3: According to the Census Bureau's July 22 Household Pulse Survey for Minnesota, and Stout’s analysis of this data, there are 132,000 potential eviction filings over the next 4 months in Minnesota. Over 90% of evictions in Minnesota are for non-payment of rent. What will you do to prevent evictions?

I am supportive of all programs that seek to protect a renter’s legal rights and finding collaborative solutions. This includes Eviction Right to Counsel, community mediation, and expanding eviction clinics. Additionally, I am supportive of the Legal Paraprofessional Practice Pilot Project under consideration by the Minnesota Supreme Court. Finding these methods to address the high-rate of eviction is important, because, especially for smaller landlords, non-payment of rent can lead to foreclosure, which would just delay the forceful removal of the renter. There is also a potential opportunity here for state grants and/or funding for those tenants and landlords to keep the housing available.

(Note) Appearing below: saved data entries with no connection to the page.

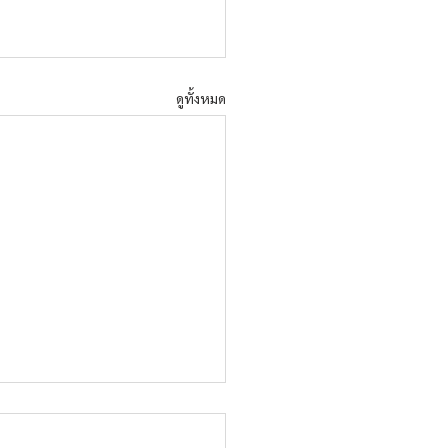
ดูทั้งหมด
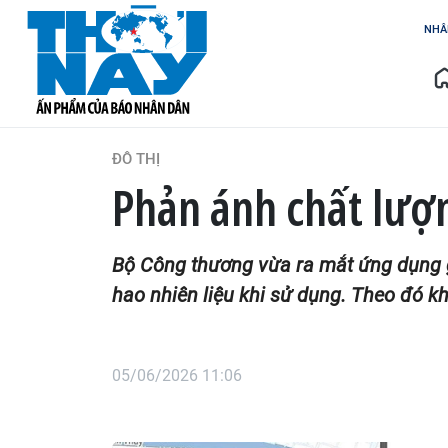
NHÂ
ĐÔ THỊ
Phản ánh chất lượ
Bộ Công thương vừa ra mắt ứng dụng g
hao nhiên liệu khi sử dụng. Theo đó k
05/06/2026 11:06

4: Being denied where to live because of race, family status, or disability is discrimination. In Minnesota, 53% more whites are homeowners than Black residents, a statistic that dwarfs the national racial homeownership gap of 30%. What meaningful steps will you take to address the root problems of racial disparities in housing?

The housing gap for Black residents is a direct result of the wealth gap, and we are still recovering from discriminatory practices, such as redlining and racial covenants. We need to supply and preserve affordable homes, optimize land use, and equitably increase access to credit, while continuing to deconstruct the discriminatory practices of our past. A grant program for down payment assistance, or something similar, would begin to address this gap.

5: Our housing crisis includes a lack of safe, stable homes in Minnesota. The 2018 Minnesota Task Force on Housing identified a need for 300,000 new ownership and rental homes over the next decade. While there are 180,000 Minnesota renters with incomes at 30% area median income, only 100 units affordable to these families are produced each year. What steps will you take to support Minnesotans’ access to homes, especially for under resourced households?

State and local governments need to work with developers to collectively find solutions, including funding through bonding, for affordable housing development. As the cost of supplies and labor has increased, so has the cost to build these projects. We must bring stakeholders, including renters, together to find solutions.

6: More than ever, the public understands the connection between housing and health, as well as education, transportation, and more. What housing-based strategy would you use to improve health outcomes for Minnesotans?

Early intervention before homelessness and working to provide health and other social services for those who are homeless. We are seeing this very clearly with COVID-19, where those without housing are at a higher-risk for contracting simply because they don’t have a safe place to shelter during the pandemic.

7: Over 188,000 Minnesota renter households between the ages of 25 and 44 are income-qualified to purchase a home but continue to rent, including 64,000 households of color. What steps will you take to increase opportunities for renters to purchase homes, condos, or cooperative ownership models, if they choose?

I think the state should boost the MHFA and similar programs that provide low-interest down payment loans to these Minnesotans. Additionally, this age bracket is the most impacted by the student loan crisis which impacts ability to pay and the credit required to purchase a home. I believe we need to look for ways to help with student debt refinancing and forgiveness, which in turn will help these Minnesotans afford home ownership.

8: Including community recommendations when developing policies and programs is a best practice for effective and lasting solutionsHow will you include those impacted by housing needs in developing and implementing housing solutions?

I believe all stakeholders should have a seat at the table in development of public policy, and that includes members of the community, especially those who are renters. I look forward to working with the Minnesota Housing Partnership to dive in and address this crucial issue.